Each entry must be given again exactly; images do not belong in the copy.
++++ Input data
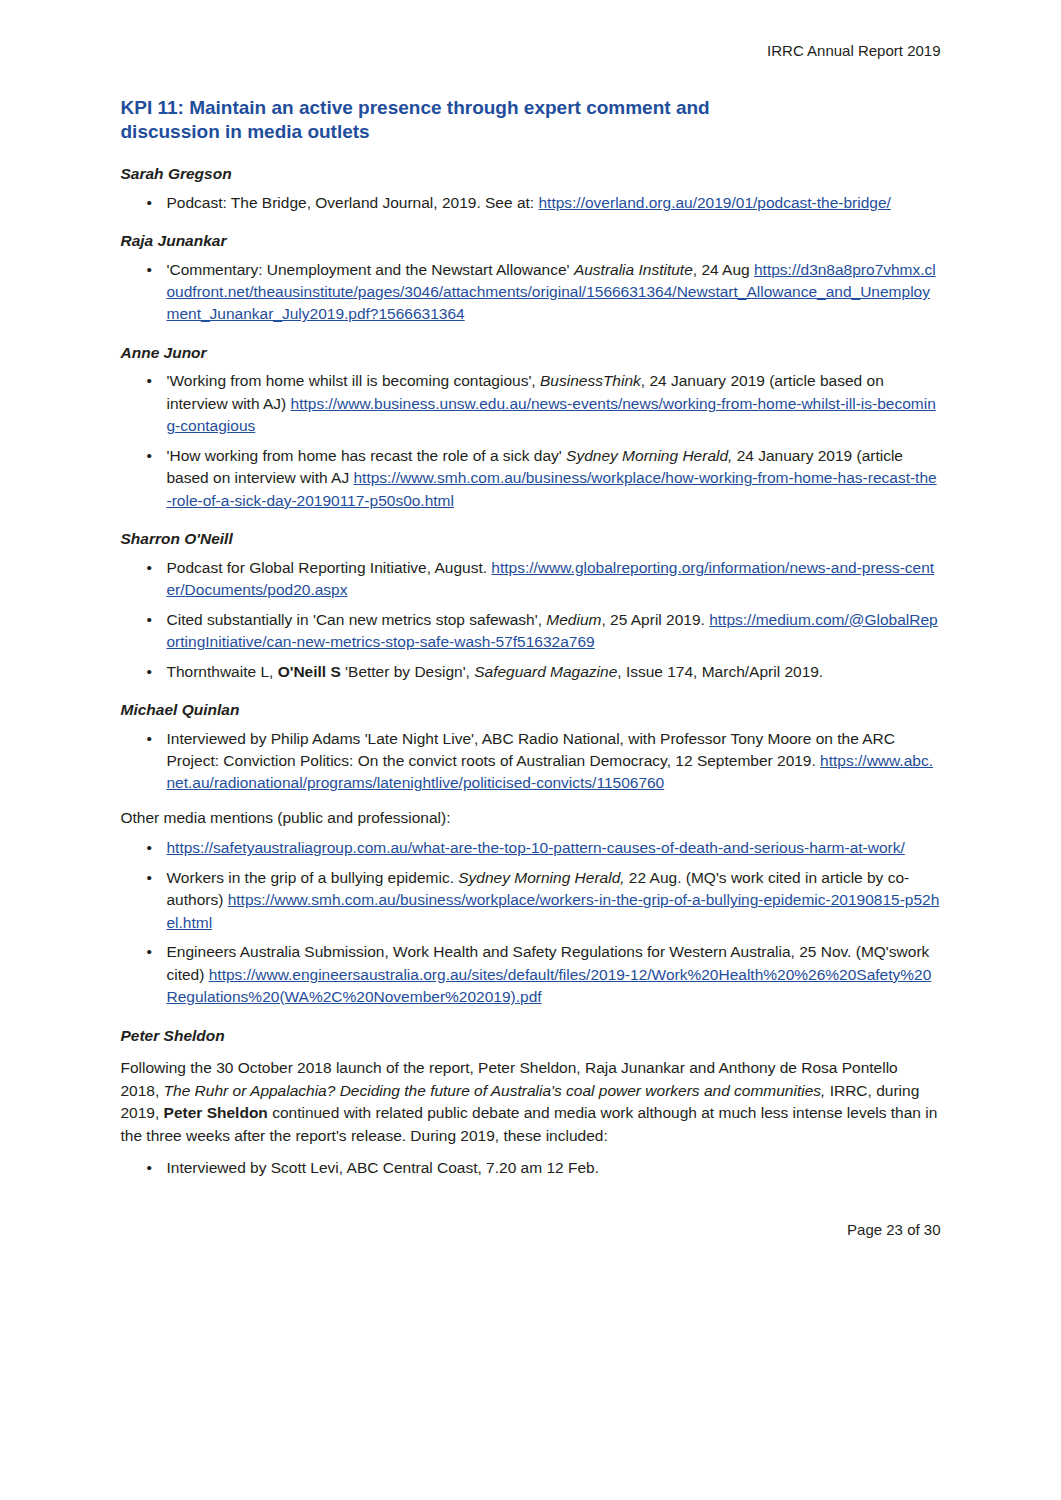IRRC Annual Report 2019
KPI 11: Maintain an active presence through expert comment and
discussion in media outlets
Sarah Gregson
Podcast: The Bridge, Overland Journal, 2019. See at: https://overland.org.au/2019/01/podcast-the-bridge/
Raja Junankar
'Commentary: Unemployment and the Newstart Allowance' Australia Institute, 24 Aug https://d3n8a8pro7vhmx.cloudfront.net/theausinstitute/pages/3046/attachments/original/1566631364/Newstart_Allowance_and_Unemployment_Junankar_July2019.pdf?1566631364
Anne Junor
'Working from home whilst ill is becoming contagious', BusinessThink, 24 January 2019 (article based on interview with AJ) https://www.business.unsw.edu.au/news-events/news/working-from-home-whilst-ill-is-becoming-contagious
'How working from home has recast the role of a sick day' Sydney Morning Herald, 24 January 2019 (article based on interview with AJ https://www.smh.com.au/business/workplace/how-working-from-home-has-recast-the-role-of-a-sick-day-20190117-p50s0o.html
Sharron O'Neill
Podcast for Global Reporting Initiative, August. https://www.globalreporting.org/information/news-and-press-center/Documents/pod20.aspx
Cited substantially in 'Can new metrics stop safewash', Medium, 25 April 2019. https://medium.com/@GlobalReportingInitiative/can-new-metrics-stop-safe-wash-57f51632a769
Thornthwaite L, O'Neill S 'Better by Design', Safeguard Magazine, Issue 174, March/April 2019.
Michael Quinlan
Interviewed by Philip Adams 'Late Night Live', ABC Radio National, with Professor Tony Moore on the ARC Project: Conviction Politics: On the convict roots of Australian Democracy, 12 September 2019. https://www.abc.net.au/radionational/programs/latenightlive/politicised-convicts/11506760
Other media mentions (public and professional):
https://safetyaustraliagroup.com.au/what-are-the-top-10-pattern-causes-of-death-and-serious-harm-at-work/
Workers in the grip of a bullying epidemic. Sydney Morning Herald, 22 Aug. (MQ's work cited in article by co-authors) https://www.smh.com.au/business/workplace/workers-in-the-grip-of-a-bullying-epidemic-20190815-p52hel.html
Engineers Australia Submission, Work Health and Safety Regulations for Western Australia, 25 Nov. (MQ'swork cited) https://www.engineersaustralia.org.au/sites/default/files/2019-12/Work%20Health%20%26%20Safety%20Regulations%20(WA%2C%20November%202019).pdf
Peter Sheldon
Following the 30 October 2018 launch of the report, Peter Sheldon, Raja Junankar and Anthony de Rosa Pontello 2018, The Ruhr or Appalachia? Deciding the future of Australia's coal power workers and communities, IRRC, during 2019, Peter Sheldon continued with related public debate and media work although at much less intense levels than in the three weeks after the report's release. During 2019, these included:
Interviewed by Scott Levi, ABC Central Coast, 7.20 am 12 Feb.
Page 23 of 30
++++++++
* [Response]:
IRRC Annual Report 2019
KPI 11: Maintain an active presence through expert comment and
discussion in media outlets
Sarah Gregson
Podcast: The Bridge, Overland Journal, 2019. See at: https://overland.org.au/2019/01/podcast-the-bridge/
Raja Junankar
'Commentary: Unemployment and the Newstart Allowance' Australia Institute, 24 Aug https://d3n8a8pro7vhmx.cloudfront.net/theausinstitute/pages/3046/attachments/original/1566631364/Newstart_Allowance_and_Unemployment_Junankar_July2019.pdf?1566631364
Anne Junor
'Working from home whilst ill is becoming contagious', BusinessThink, 24 January 2019 (article based on interview with AJ) https://www.business.unsw.edu.au/news-events/news/working-from-home-whilst-ill-is-becoming-contagious
'How working from home has recast the role of a sick day' Sydney Morning Herald, 24 January 2019 (article based on interview with AJ https://www.smh.com.au/business/workplace/how-working-from-home-has-recast-the-role-of-a-sick-day-20190117-p50s0o.html
Sharron O'Neill
Podcast for Global Reporting Initiative, August. https://www.globalreporting.org/information/news-and-press-center/Documents/pod20.aspx
Cited substantially in 'Can new metrics stop safewash', Medium, 25 April 2019. https://medium.com/@GlobalReportingInitiative/can-new-metrics-stop-safe-wash-57f51632a769
Thornthwaite L, O'Neill S 'Better by Design', Safeguard Magazine, Issue 174, March/April 2019.
Michael Quinlan
Interviewed by Philip Adams 'Late Night Live', ABC Radio National, with Professor Tony Moore on the ARC Project: Conviction Politics: On the convict roots of Australian Democracy, 12 September 2019. https://www.abc.net.au/radionational/programs/latenightlive/politicised-convicts/11506760
Other media mentions (public and professional):
https://safetyaustraliagroup.com.au/what-are-the-top-10-pattern-causes-of-death-and-serious-harm-at-work/
Workers in the grip of a bullying epidemic. Sydney Morning Herald, 22 Aug. (MQ's work cited in article by co-authors) https://www.smh.com.au/business/workplace/workers-in-the-grip-of-a-bullying-epidemic-20190815-p52hel.html
Engineers Australia Submission, Work Health and Safety Regulations for Western Australia, 25 Nov. (MQ'swork cited) https://www.engineersaustralia.org.au/sites/default/files/2019-12/Work%20Health%20%26%20Safety%20Regulations%20(WA%2C%20November%202019).pdf
Peter Sheldon
Following the 30 October 2018 launch of the report, Peter Sheldon, Raja Junankar and Anthony de Rosa Pontello 2018, The Ruhr or Appalachia? Deciding the future of Australia's coal power workers and communities, IRRC, during 2019, Peter Sheldon continued with related public debate and media work although at much less intense levels than in the three weeks after the report's release. During 2019, these included:
Interviewed by Scott Levi, ABC Central Coast, 7.20 am 12 Feb.
Page 23 of 30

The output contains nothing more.